A Ford encerrou 2008 com US$ 24 bilhões em caixa - mas a maior parte vem de empréstimos.

A Ford está numa situação financeira melhor do que as suas rivais General Motors e Chrysler, e reiterou que não precisará de ajuda federal, a não ser que a economia piore significativamente ou que uma de suas concorrentes entre com pedido de reestruturação financeira ou concordata.

"A Ford e toda a indústria automobilística enfrentaram desaceleração extraordinária em todos os principais mercados do mundo no quarto trimestre, fato que claramente teve impacto nos nossos resultados", disse o presidente mundial da Ford, Alan Mulally.

"Continuamos a tomar as medidas decisivas e necessárias para reduzir a produção - em resposta à demanda mundial menor - e diminuir os custos, atitudes que permitirão à empresa conter o fluxo de caixa negativo em 2009 e deixarão a Ford em posição de crescer quando a economia se recuperar", disse Mulally.

A Ford perdeu US$ 5,9 bilhões, ou US$ 2,46 por ação, nos últimos três meses de 2008. As vendas de automóveis nos EUA caíram muito por causa do aperto do mercado de crédito.

Os próximos meses não parecem muito promissores. Economistas esperam que a economia continue em contração até pelo menos julho, mas acreditam que a deterioração ocorrerá num ritmo mais lento a partir do segundo trimestre. Isso faria desta recessão a mais longa desde a década de 30, superando em longevidade as crises da década de 70 e do início da década de 80. A taxa de desemprego, que saltou para o seu maior índice em 16 anos, chegando a 7,2% em dezembro, deve aumentar ainda mais.

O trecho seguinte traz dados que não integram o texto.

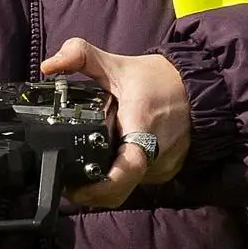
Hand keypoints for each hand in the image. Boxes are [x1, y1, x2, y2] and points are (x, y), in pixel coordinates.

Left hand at [43, 37, 193, 207]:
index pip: (125, 172)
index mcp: (142, 129)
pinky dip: (124, 177)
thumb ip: (80, 56)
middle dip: (93, 192)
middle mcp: (156, 154)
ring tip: (87, 170)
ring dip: (108, 184)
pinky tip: (112, 163)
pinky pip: (141, 181)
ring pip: (130, 187)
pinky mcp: (169, 170)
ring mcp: (165, 166)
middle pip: (120, 188)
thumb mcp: (116, 63)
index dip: (99, 188)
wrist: (200, 86)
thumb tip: (48, 66)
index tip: (75, 189)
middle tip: (69, 185)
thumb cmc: (158, 78)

A receita da Ford no quarto trimestre foi de US$ 29,2 bilhões, uma queda de 36% ante os US$ 45,5 bilhões registrados em igual período de 2007.

A perda anual de US$ 14,6 bilhões, equivalente a US$ 6,41 por ação, foi mais de cinco vezes superior à perda observada em 2007, que chegou a US$ 2,7 bilhões, ou US$ 1,38 por ação. Foi também superior à perda de US$ 12,7 bilhões registrada em 2006 , o recorde anterior para a empresa de 105 anos de idade.

A empresa planeja recorrer às linhas de crédito disponibilizadas a ela em busca de US$ 10,1 bilhões adicionais no primeiro trimestre. A Ford afirmou também que o Sindicato dos Trabalhadores da Indústria Automotiva (UAW) concordou em pôr fim ao seu controvertido programa de banco de empregos, o qual continua a pagar os funcionários da fábrica depois de os seus postos de trabalho terem sido eliminados.

Juntas, Chrysler e GM já tomaram emprestados US$ 13,4 bilhões do governo federal para evitar a falência. A Ford disse que desejava uma linha de crédito de US$ 9 bilhões, à qual recorreria em caso de necessidade.

Além da montadora, a Ford Credit, braço financeiro da empresa, relatou perda líquida de US$ 1,5 bilhão em 2008, ante ganho de US$ 775 milhões no mesmo trimestre de 2007. A empresa vai cortar cerca de 1,2 mil empregos, ou 20% da sua força de trabalho.